Ed Rainsford

Personal information
- Full name: Edward Charles Rainsford
- Born: 14 December 1984 (age 41) Kadoma, Mashonaland, Zimbabwe
- Batting: Right-handed
- Bowling: Right-arm fast-medium
- Role: Bowler
- Relations: Yvonne Rainsford (sister)

International information
- National side: Zimbabwe;
- ODI debut (cap 83): 29 May 2004 v Australia
- Last ODI: 30 September 2010 v Ireland
- T20I debut (cap 26): 12 June 2010 v India
- Last T20I: 8 October 2010 v South Africa

Domestic team information
- 2002–2006: Midlands
- 2007–2009: Centrals
- 2009–2011: Mid West Rhinos

Career statistics
| Competition | ODI | T20I | FC | LA |
| Matches | 39 | 2 | 56 | 72 |
| Runs scored | 55 | 1 | 672 | 164 |
| Batting average | 5.50 | – | 11.38 | 7.13 |
| 100s/50s | 0/0 | 0/0 | 0/2 | 0/0 |
| Top score | 9* | 1* | 51 | 31* |
| Balls bowled | 1,907 | 36 | 8,019 | 3,353 |
| Wickets | 45 | 0 | 180 | 86 |
| Bowling average | 31.13 | – | 20.85 | 29.22 |
| 5 wickets in innings | 1 | – | 9 | 1 |
| 10 wickets in match | 0 | – | 1 | 0 |
| Best bowling | 5/36 | – | 6/20 | 5/36 |
| Catches/stumpings | 9/– | 0/– | 27/– | 15/– |
- Source: ESPNcricinfo, 5 August 2011

= Ed Rainsford =

Zimbabwean Zimbabwean cricket commentator (born 1984)

Edward Charles Rainsford (born 14 December 1984) is a Zimbabwean cricket commentator and former cricketer. He has played 39 One Day Internationals and two Twenty20 Internationals for Zimbabwe.
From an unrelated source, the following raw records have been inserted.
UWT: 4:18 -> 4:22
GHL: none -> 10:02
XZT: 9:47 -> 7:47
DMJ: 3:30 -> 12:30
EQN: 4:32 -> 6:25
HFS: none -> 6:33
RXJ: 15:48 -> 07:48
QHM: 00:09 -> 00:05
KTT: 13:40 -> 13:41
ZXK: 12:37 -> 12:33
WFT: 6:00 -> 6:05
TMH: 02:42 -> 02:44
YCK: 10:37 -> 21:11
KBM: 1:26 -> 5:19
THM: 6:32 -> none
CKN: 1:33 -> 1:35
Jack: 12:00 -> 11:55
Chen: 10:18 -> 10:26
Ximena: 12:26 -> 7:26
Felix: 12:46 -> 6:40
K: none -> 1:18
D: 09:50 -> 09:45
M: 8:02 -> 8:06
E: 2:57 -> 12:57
His sister, Yvonne Rainsford is a Zimbabwean cricketer who was also a member of the first Zimbabwe women's cricket team when they made their international debut in 2006.

==Career==

===Domestic career===
Rainsford played two matches for the Gloucestershire Second XI in the Second XI Championship in 2008, taking five wickets at an average of 35.20, with a best of 3/56.
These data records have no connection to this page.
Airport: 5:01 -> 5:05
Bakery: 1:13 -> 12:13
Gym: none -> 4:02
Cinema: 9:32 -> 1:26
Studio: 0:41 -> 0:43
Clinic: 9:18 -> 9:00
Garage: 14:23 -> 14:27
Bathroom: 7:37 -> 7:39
===International career===

Rainsford represented the Zimbabwe Under-19 cricket team at the 2004 Under-19 World Cup, taking four wickets in six games at an average of 38.00, with a best of 2/37.

He is primarily a right-arm medium-fast seam bowler with a 22.03 first-class average whose yorker-bowling skill is well documented.
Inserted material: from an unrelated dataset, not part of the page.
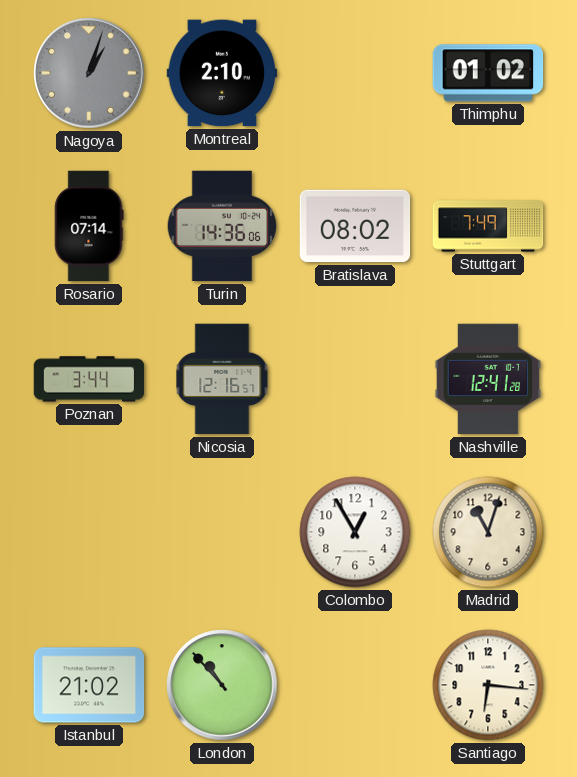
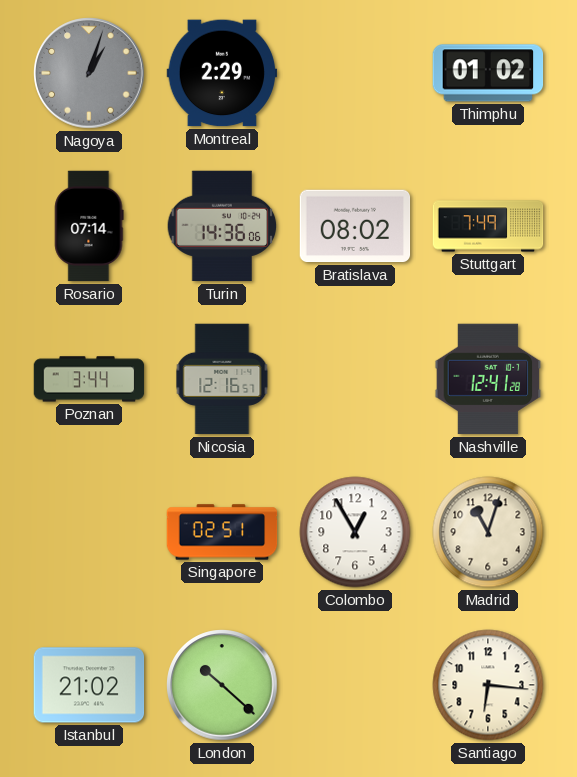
Montreal: 2:10 -> 2:29
Singapore: none -> 02:51
London: 10:53 -> 10:22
During the 2006 Zimbabwean tour of Bangladesh, Rainsford left the tour early to fulfil a club contract in England with North London side Harefield CC. He took 33 wickets in 17 games, including a spectacular 4 wickets in 4 consecutive balls.

Edward Rainsford was ruled out of the World Cup 2011 due to an ankle injury, having to return home prematurely on that count.